Fictional operating systems are so far up my street that I need a bus just to reach them. But sometimes it’s worth it. Secret Little Haven is another game like Digital: A Love Story and its computer-within-a-computer companions. It’s about being a teenage fan of a Powerpuff Girls style television show (or probably more like Sailor Moon), getting hyped about a new movie that’s showing at the weekend, and trying to stay true to your fandom when everything else is pressuring you to travel a different route – the route of being a “normal guy” when that’s far from how you feel.

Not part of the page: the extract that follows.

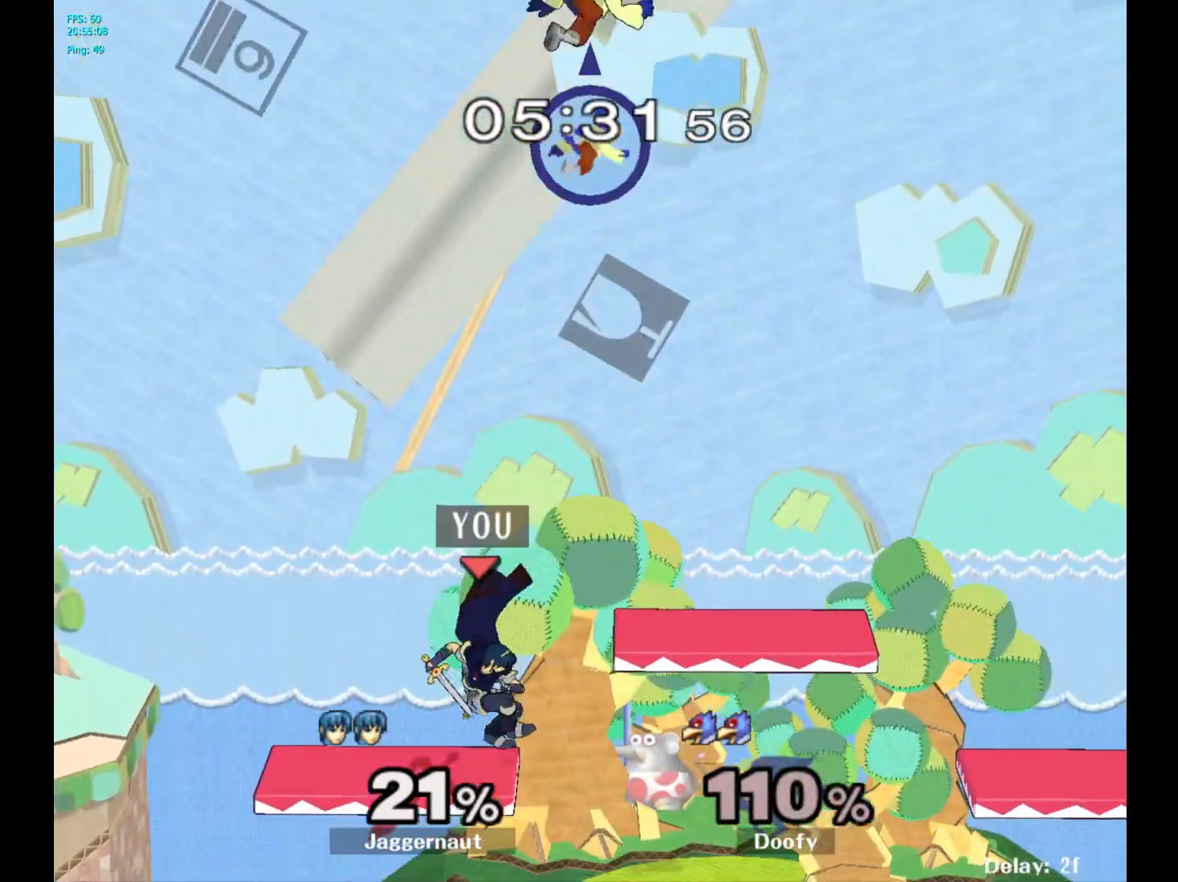
{"buttons": [], "left_stick": "center", "right_stick": "center", "events": [[300, "left_stick", "center"]]}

Here’s the blurb from the developer, Victoria Dominowski:
Alex Cole is a teenage trans girl in 1999 who has yet to figure herself out. She spends much of her free time on the internet, browsing a fan forum for her favorite magical girl show, and chatting with her friends… Join her on her story of self-discovery through friendship and media as she explores her computer for the treasures and curiosities of the early internet.
It’s got the obligatory 56k modem and whirring hard drive sound effects that this sub-genre demands, but takes great pains to offer a desktop full of incidental goodies. There’s on-screen petz, forums full of fan fiction, a terminal, a text document called “butts”. Everything familiar to the average teenager of 1999.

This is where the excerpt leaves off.